Le 23 juin 1785, le comte d’Angiviller, directeur des Bâtiments, accorde à Houdon, qui, étant sculpteur du Roi, ne pouvait s’absenter à l’étranger sans permission, un congé de six mois pour aller en Amérique « pour exécuter le monument qu’ils se proposent d’élever au général Washington »

Retardé par la maladie, Houdon n’arrive à Philadelphie que le 14 septembre 1785. Du 2 au 17 octobre, il séjourne à Mount Vernon.

 

En 1795, sous le Directoire, Houdon est nommé membre de l'Institut.

Lorsqu'il prend sa retraite en 1814, Il aura successivement travaillé sous Louis XVI, sous la Révolution française et sous l'Empire.

Les "honneurs"

L'écorché L'écorché

 

L'Empereur Napoléon, crée la Légion d'Honneur à titre militaire mais aussi à titre civil.

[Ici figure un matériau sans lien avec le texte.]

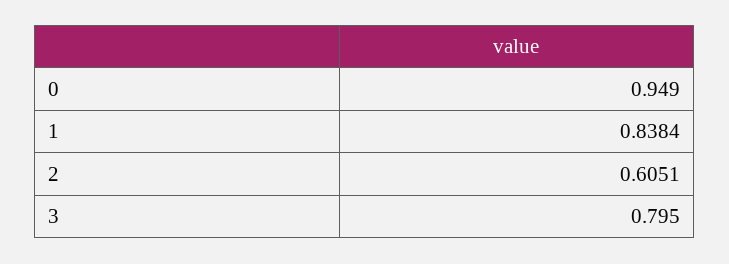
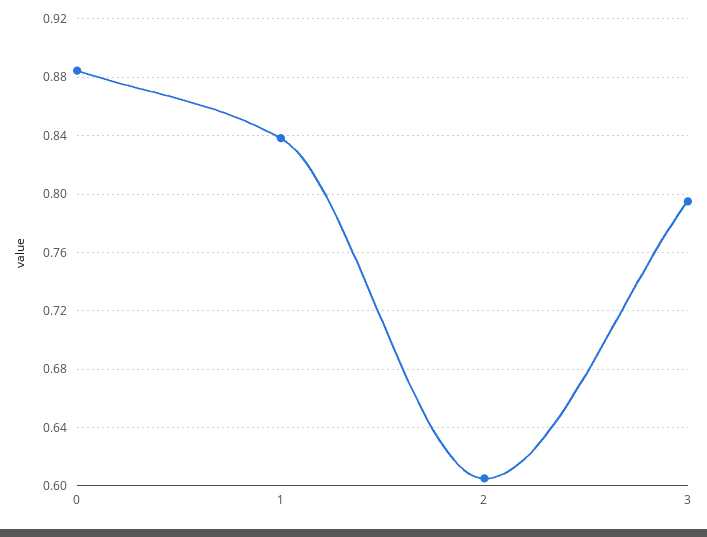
  {
-   "0": 0.949,
+   "0": 0.885,
    "1": 0.8384,
    "2": 0.6051,
    "3": 0.795
  }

Le sculpteur adresse une demande pour la recevoir :

 

"Houdon sculpteur, membre de l'Institut, aux membres composant le grand conseil de la Légion d'Honneur

Citoyens,

J'apprends qu'on s'occupe maintenant de la formation de la Légion d'Honneur ; j'ose me mettre sur les rangs pour demander à être inscrit sur une telle liste.
Depuis l'âge de onze ans, je m'occupe de mon art ; j'ai fait les statues de Voltaire, de Cicéron, de Washington, de Diane et beaucoup d'hommes célébres, entre autres celui de J.J.Rousseau ; mais ce qui a été surtout mon occupation constante de ma vie entière, est l'étude de l'anatomie appliquée aux beaux-arts : j'ai fait en conséquence un écorché qui est placé dans toutes les académies, les écoles publiques et les particulières.

Si ces titres Citoyens vous paraissent suffisants pour m'admettre, je me tiendrai honoré et flatté de votre suffrage.
Salut et respect"

 

Jean-Antoine Houdon, à la suite du décret du 6 frimaire an XII le nommant membre de la Légion d'honneur. Paris (28 janvier 1809). Il recevra sa décoration des mains de Napoléon.

 

A l'époque les décorés de la Légion d'Honneur sont de droit "chevalier d'empire" Le 28 janvier 1809, le sculpteur reçoit en conséquence ses lettres de patente. 

Ses armoiries sont créées :

"D'azur, au chevron de gueules, tierçant l'écu et chargé du signe des chevaliers accompagné en chef à dextre d'un croissant montant né à sénestre d'un arc et d'une flèche le tout d'argent, en pointe d'un vieillard assis dans un fauteuil le tout aussi d'argent. Livrées : les couleurs de l'écu. "

 

(Ces armes rappellent la statue de Voltaire assis dans un fauteuil, un des chefs-d'œuvre de Houdon).